Using the detailed meat questionnaire, we examined specific components of meat in relation to colorectal cancer (). Interestingly, total iron intake and dietary iron were both inversely associated with colorectal cancer (HR=0.75, 95% CI: 0.66-0.86, p-trend <0.001; HR=0.75, 95% CI: 0.65-0.87, p-trend <0.001, respectively), although the more bioavailable heme iron was positively associated (HR=1.13, 95% CI: 0.99-1.29, p-trend=0.022). Although nitrate intake from processed meats was positively associated with this malignancy (HR=1.16, 95% CI: 1.02-1.32, p-trend=0.001), the association for nitrite did not quite reach statistical significance (HR=1.11, 95% CI: 0.97-1.25, p-trend=0.055). When we examined the highest compared to the lowest quintile of combined nitrate and nitrite intake (data not shown), there was an elevated risk for colorectal cancer (HR=1.14, 95% CI: 1.00-1.30, p-trend=0.019). Interestingly, an analysis of total dietary exposure revealed an inverse association in the highest quintile of dietary nitrate (HR=0.82, 95% CI: 0.71-0.95, p-trend=0.111) but null findings for total nitrite (HR=1.05, 95% CI: 0.92-1.21, p-trend=0.316) and colorectal cancer (data not shown). The findings for total dietary nitrate are likely due to the largest dietary sources of nitrate in our population, which includes several fruits and vegetables such as spinach, broccoli, potatoes and bananas.
Meat-related compounds and colorectal cancer in the NIH-AARP Diet and Health Study (n=300,948)

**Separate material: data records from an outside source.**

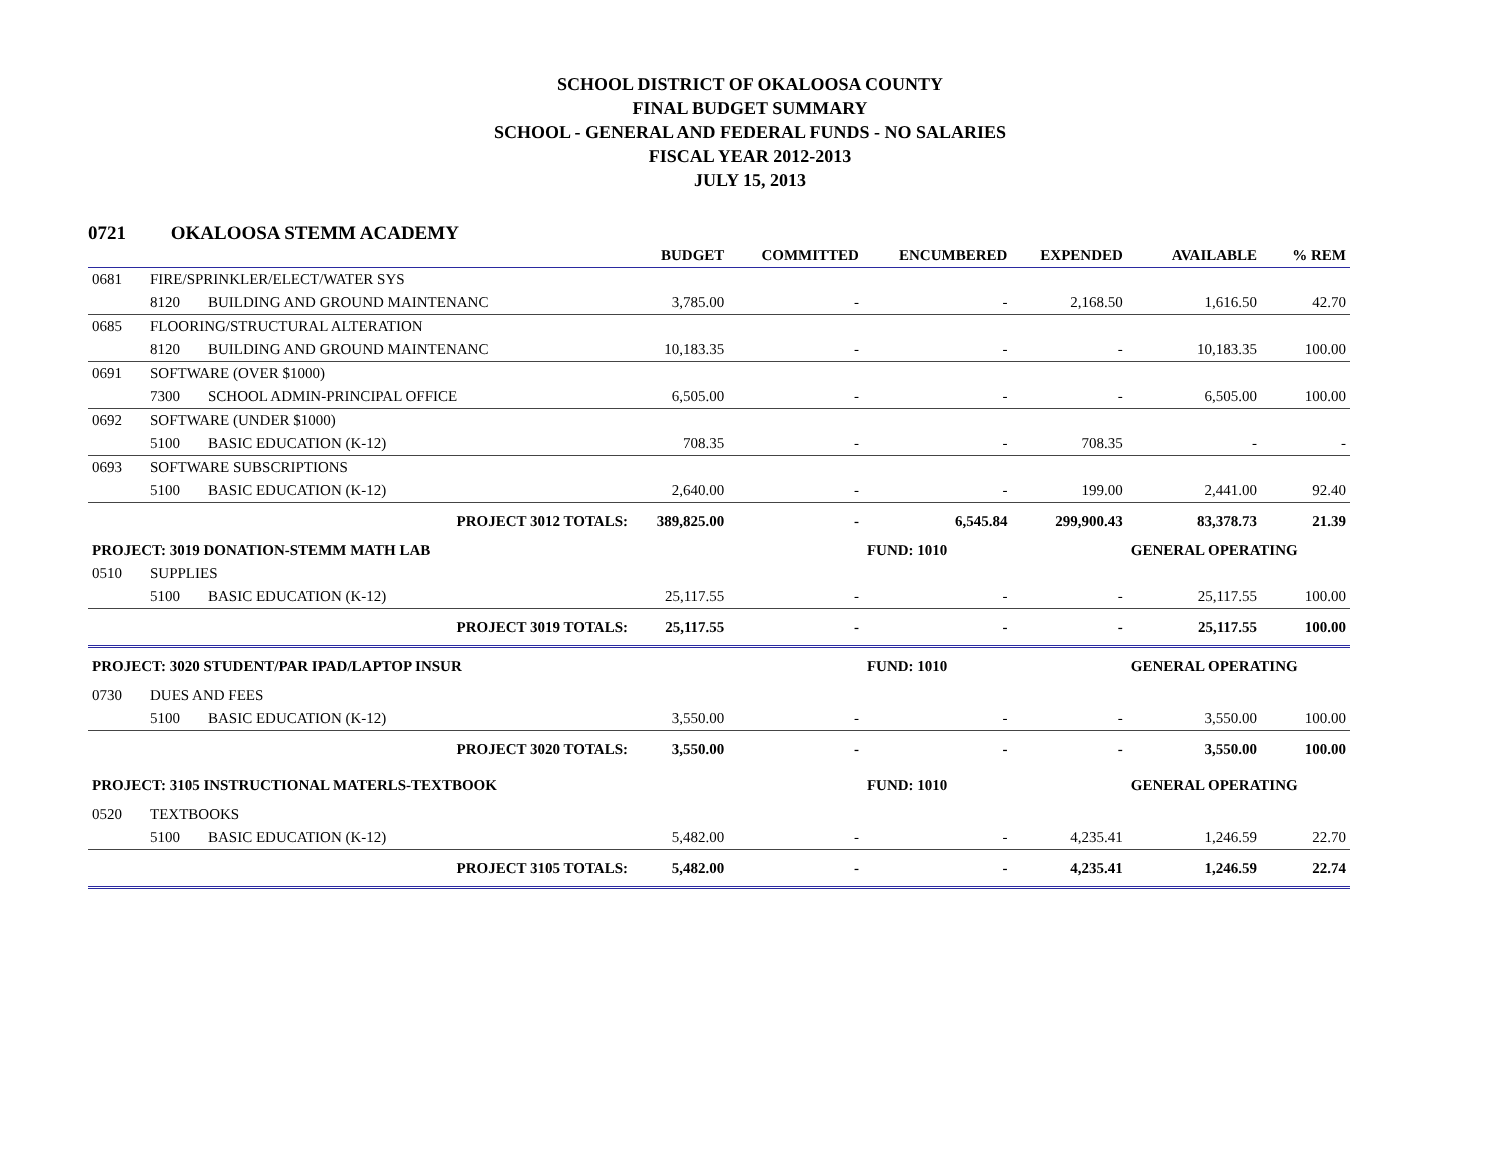SCHOOL DISTRICT OF OKALOOSA COUNTY
FINAL BUDGET SUMMARY
SCHOOL - GENERAL AND FEDERAL FUNDS - NO SALARIES
FISCAL YEAR 2012-2013
JULY 15, 2013
0721 OKALOOSA STEMM ACADEMY
| | | | BUDGET | COMMITTED | ENCUMBERED | EXPENDED | AVAILABLE | % REM |
| --- | --- | --- | --- | --- | --- | --- | --- | --- |
| 0681 | FIRE/SPRINKLER/ELECT/WATER SYS | | | | | | | |
| | 8120 | BUILDING AND GROUND MAINTENANC | 3,785.00 | - | - | 2,168.50 | 1,616.50 | 42.70 |
| 0685 | FLOORING/STRUCTURAL ALTERATION | | | | | | | |
| | 8120 | BUILDING AND GROUND MAINTENANC | 10,183.35 | - | - | - | 10,183.35 | 100.00 |
| 0691 | SOFTWARE (OVER $1000) | | | | | | | |
| | 7300 | SCHOOL ADMIN-PRINCIPAL OFFICE | 6,505.00 | - | - | - | 6,505.00 | 100.00 |
| 0692 | SOFTWARE (UNDER $1000) | | | | | | | |
| | 5100 | BASIC EDUCATION (K-12) | 708.35 | - | - | 708.35 | - | - |
| 0693 | SOFTWARE SUBSCRIPTIONS | | | | | | | |
| | 5100 | BASIC EDUCATION (K-12) | 2,640.00 | - | - | 199.00 | 2,441.00 | 92.40 |
| | | PROJECT 3012 TOTALS: | 389,825.00 | - | 6,545.84 | 299,900.43 | 83,378.73 | 21.39 |
| PROJECT: 3019 DONATION-STEMM MATH LAB | | | | | FUND: 1010 | | GENERAL OPERATING | |
| 0510 | SUPPLIES | | | | | | | |
| | 5100 | BASIC EDUCATION (K-12) | 25,117.55 | - | - | - | 25,117.55 | 100.00 |
| | | PROJECT 3019 TOTALS: | 25,117.55 | - | - | - | 25,117.55 | 100.00 |
| PROJECT: 3020 STUDENT/PAR IPAD/LAPTOP INSUR | | | | | FUND: 1010 | | GENERAL OPERATING | |
| 0730 | DUES AND FEES | | | | | | | |
| | 5100 | BASIC EDUCATION (K-12) | 3,550.00 | - | - | - | 3,550.00 | 100.00 |
| | | PROJECT 3020 TOTALS: | 3,550.00 | - | - | - | 3,550.00 | 100.00 |
| PROJECT: 3105 INSTRUCTIONAL MATERLS-TEXTBOOK | | | | | FUND: 1010 | | GENERAL OPERATING | |
| 0520 | TEXTBOOKS | | | | | | | |
| | 5100 | BASIC EDUCATION (K-12) | 5,482.00 | - | - | 4,235.41 | 1,246.59 | 22.70 |
| | | PROJECT 3105 TOTALS: | 5,482.00 | - | - | 4,235.41 | 1,246.59 | 22.74 |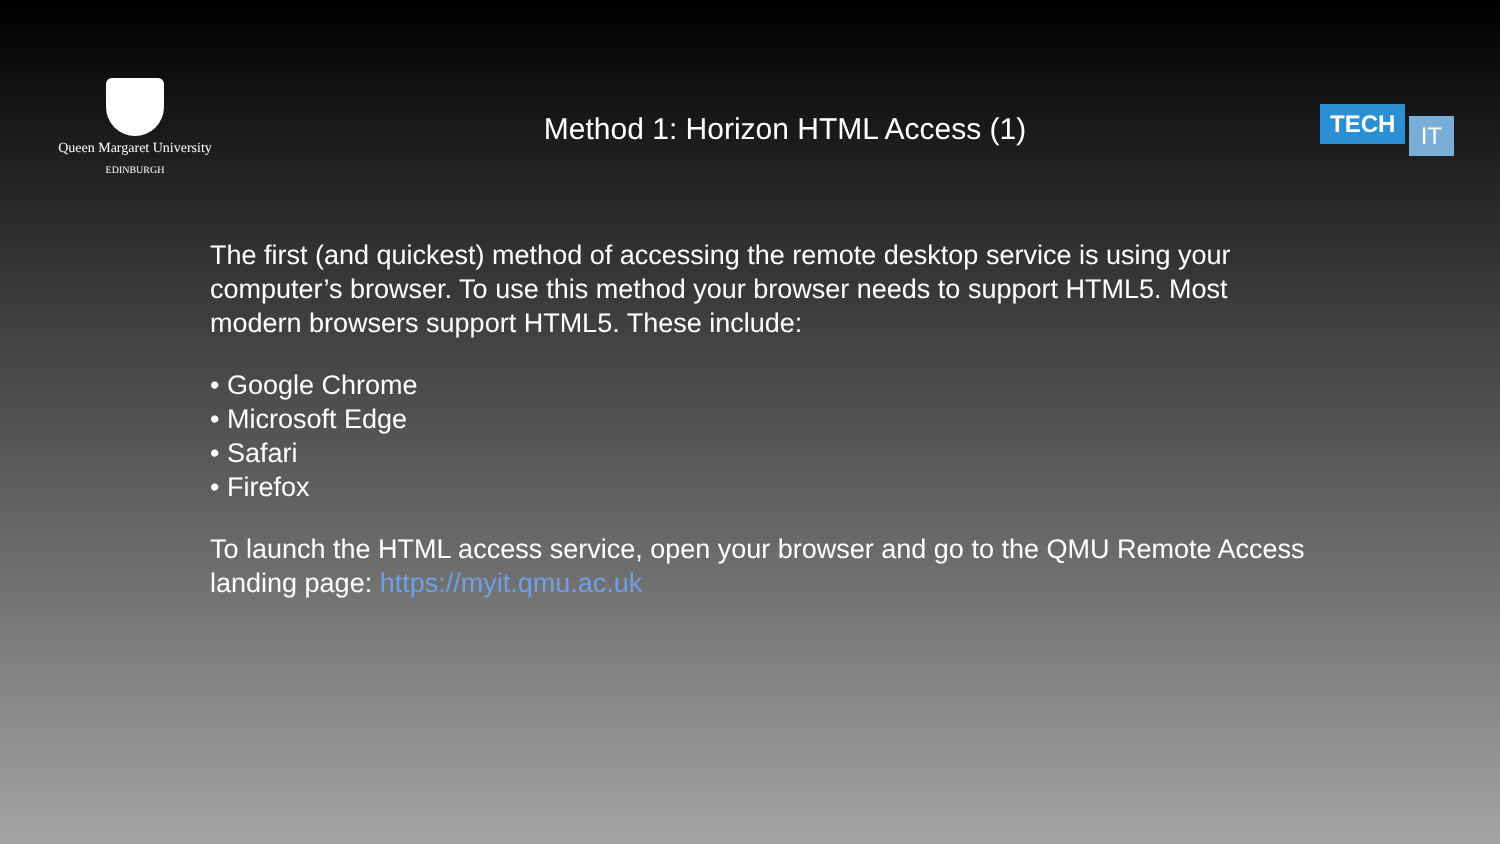Queen Margaret University
EDINBURGH
Method 1: Horizon HTML Access (1)
TECH IT
The first (and quickest) method of accessing the remote desktop service is using your computer’s browser. To use this method your browser needs to support HTML5. Most modern browsers support HTML5. These include:
• Google Chrome
• Microsoft Edge
• Safari
• Firefox
To launch the HTML access service, open your browser and go to the QMU Remote Access landing page: https://myit.qmu.ac.uk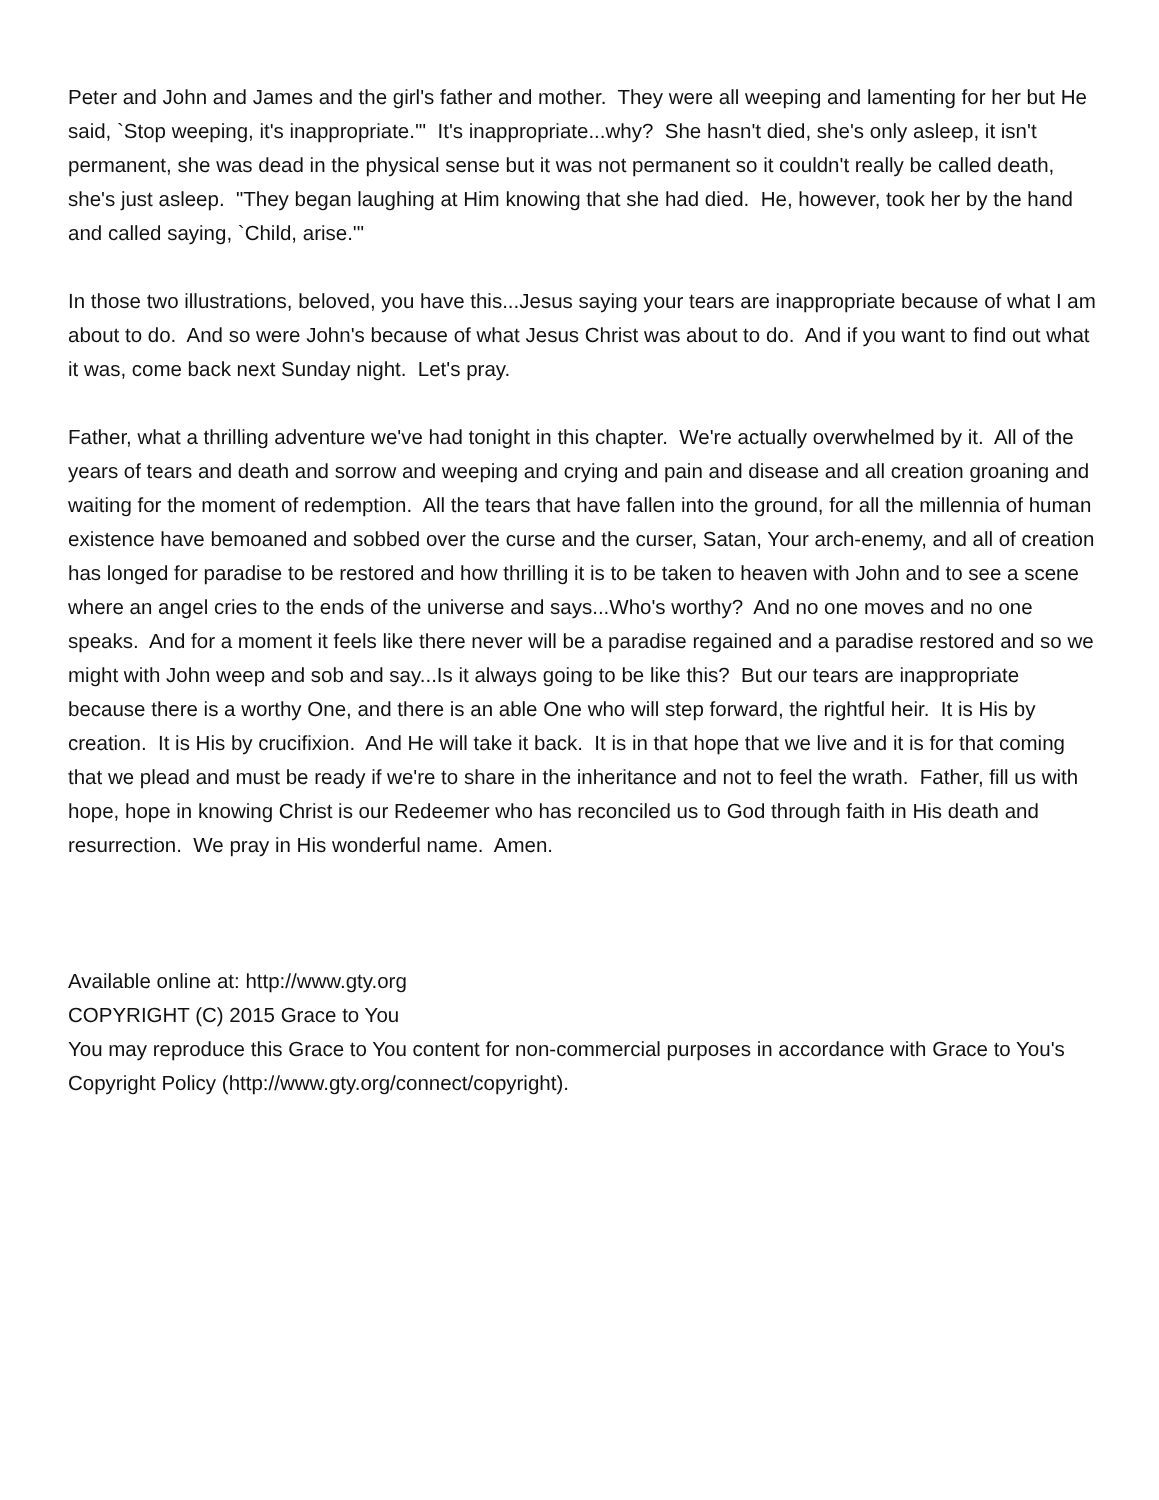Peter and John and James and the girl's father and mother. They were all weeping and lamenting for her but He said, `Stop weeping, it's inappropriate.'" It's inappropriate...why? She hasn't died, she's only asleep, it isn't permanent, she was dead in the physical sense but it was not permanent so it couldn't really be called death, she's just asleep. "They began laughing at Him knowing that she had died. He, however, took her by the hand and called saying, `Child, arise.'"
In those two illustrations, beloved, you have this...Jesus saying your tears are inappropriate because of what I am about to do. And so were John's because of what Jesus Christ was about to do. And if you want to find out what it was, come back next Sunday night. Let's pray.
Father, what a thrilling adventure we've had tonight in this chapter. We're actually overwhelmed by it. All of the years of tears and death and sorrow and weeping and crying and pain and disease and all creation groaning and waiting for the moment of redemption. All the tears that have fallen into the ground, for all the millennia of human existence have bemoaned and sobbed over the curse and the curser, Satan, Your arch-enemy, and all of creation has longed for paradise to be restored and how thrilling it is to be taken to heaven with John and to see a scene where an angel cries to the ends of the universe and says...Who's worthy? And no one moves and no one speaks. And for a moment it feels like there never will be a paradise regained and a paradise restored and so we might with John weep and sob and say...Is it always going to be like this? But our tears are inappropriate because there is a worthy One, and there is an able One who will step forward, the rightful heir. It is His by creation. It is His by crucifixion. And He will take it back. It is in that hope that we live and it is for that coming that we plead and must be ready if we're to share in the inheritance and not to feel the wrath. Father, fill us with hope, hope in knowing Christ is our Redeemer who has reconciled us to God through faith in His death and resurrection. We pray in His wonderful name. Amen.
Available online at: http://www.gty.org
COPYRIGHT (C) 2015 Grace to You
You may reproduce this Grace to You content for non-commercial purposes in accordance with Grace to You's Copyright Policy (http://www.gty.org/connect/copyright).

Individuals in the highest, compared with the lowest, quintile of MeIQx and DiMeIQx had an elevated risk of colorectal cancer (HR=1.19, 95% CI: 1.05-1.34, p-trend <0.001; HR=1.17, 95% CI: 1.05-1.29, p-trend <0.001, respectively) (). Neither PhIP nor B[a]P were associated with colorectal cancer; nevertheless, those in the highest quintile of mutagenic activity (a marker of all meat mutagens) had an elevated risk (HR=1.14, 95%CI: 1.01-1.29, p-trend=0.010). In sub-site analyses, the risk estimates for colon and rectal cancers were similar for most of the meat-related exposures, except for MeIQx, DiMeIQx and mutagenic activity, which were only associated with colon cancer (HR=1.26, 95% CI: 1.09-1.45, p-trend <0.001; HR=1.23, 95% CI: 1.10-1.39, p-trend <0.001; HR=1.19, 95% CI: 1.03-1.38, p-trend=0.002, respectively) ().